◆ **PROBLEM 1**
In the post about vibe coding, what annual recurring revenue does the author report?
◆ **PROBLEM 2**
From the post about vibe coding, return the passage between "And then they" and "building their product?", inclusive.
◆ **PROBLEM 3**
Give every numbered step listed in the contents of the post about vibe coding.

◆ **EXERCISE TEXT**

□ □ □ □ □

98% of my customers built a product with AI but don’t know how to build a business. I’m a non-technical founder at $207K ARR who spends 60% of her time on the business, not the product. Here’s what nobody tells you after you vibe code your MVP.
TL;DR: The vibe coding tools are incredible — I use them every day. But more products does not mean more businesses. 98% of founders who come to Theanna have a product and no idea how to acquire customers, price it, or run operations. The product is maybe 20% of the work. The other 80% is the business. Here’s the full breakdown from someone who lives both sides.
What You Will Learn in This Post
- How Many Founders Get Stuck After Building Their Product
- Why Everyone Thinks Shipping a Product Means Having a Startup
- What It Actually Takes to Go from Product to Business
- Why Theanna Teaches Both Building and Business
- The Real Timeline for Building a Business from Scratch
- What I’d Tell a Founder Who Just Vibe Coded Their MVP
- Step 1: Talk to 10 People
- Step 2: Get Your First 5 Paying Customers
- Step 3: Figure Out When to Sell and How to Price It
- Step 4: Pick One Channel and Go Deep
- Step 5: Build the Systems That Keep You Alive
Every week, someone signs up for Theanna and the story is the same.
They built something. Maybe in Claude Code. Maybe in Lovable. Maybe over a weekend. The product exists. It works. They can show it to people.
And then they ask me: “So… do I talk to people now? Do I run ads? What do I do?”
That question is the whole problem with the vibe coding narrative right now.
How many founders actually get stuck after building their product?
98% of the founders who come to Theanna are there for the same reason: they don’t know how to build a business. Not a product. A business.

□ □ □ □ □

◆ **LISTED RECORDS**
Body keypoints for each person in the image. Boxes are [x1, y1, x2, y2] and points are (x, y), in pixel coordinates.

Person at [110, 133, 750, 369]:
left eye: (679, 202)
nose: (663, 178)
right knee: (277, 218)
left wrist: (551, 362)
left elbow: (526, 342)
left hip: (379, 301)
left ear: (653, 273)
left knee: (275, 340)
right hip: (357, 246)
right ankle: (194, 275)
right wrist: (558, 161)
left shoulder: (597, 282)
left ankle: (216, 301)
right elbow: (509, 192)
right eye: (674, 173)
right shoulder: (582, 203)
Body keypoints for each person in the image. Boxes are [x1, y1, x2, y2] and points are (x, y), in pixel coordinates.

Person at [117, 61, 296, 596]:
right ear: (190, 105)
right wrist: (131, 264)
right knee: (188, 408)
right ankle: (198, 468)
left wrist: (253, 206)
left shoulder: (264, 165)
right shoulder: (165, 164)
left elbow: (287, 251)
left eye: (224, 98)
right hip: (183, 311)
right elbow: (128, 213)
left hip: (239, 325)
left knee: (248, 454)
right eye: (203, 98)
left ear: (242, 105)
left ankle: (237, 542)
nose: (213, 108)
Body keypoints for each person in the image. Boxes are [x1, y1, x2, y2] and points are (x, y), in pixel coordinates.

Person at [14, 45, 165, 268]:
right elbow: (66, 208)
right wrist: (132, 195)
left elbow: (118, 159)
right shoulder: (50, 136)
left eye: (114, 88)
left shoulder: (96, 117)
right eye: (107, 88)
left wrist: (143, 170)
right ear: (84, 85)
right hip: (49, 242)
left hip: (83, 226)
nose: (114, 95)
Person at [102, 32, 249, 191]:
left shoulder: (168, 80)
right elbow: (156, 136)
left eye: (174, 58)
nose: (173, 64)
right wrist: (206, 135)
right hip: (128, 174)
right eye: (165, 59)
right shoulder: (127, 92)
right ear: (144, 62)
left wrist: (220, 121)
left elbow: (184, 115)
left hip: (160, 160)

□ □ □ □ □

◆ **OUTPUT 1**
$207K ARR

◆ **OUTPUT 2**
And then they ask me: “So… do I talk to people now? Do I run ads? What do I do?”
That question is the whole problem with the vibe coding narrative right now.
How many founders actually get stuck after building their product?

◆ **OUTPUT 3**
- Step 1: Talk to 10 People
- Step 2: Get Your First 5 Paying Customers
- Step 3: Figure Out When to Sell and How to Price It
- Step 4: Pick One Channel and Go Deep
- Step 5: Build the Systems That Keep You Alive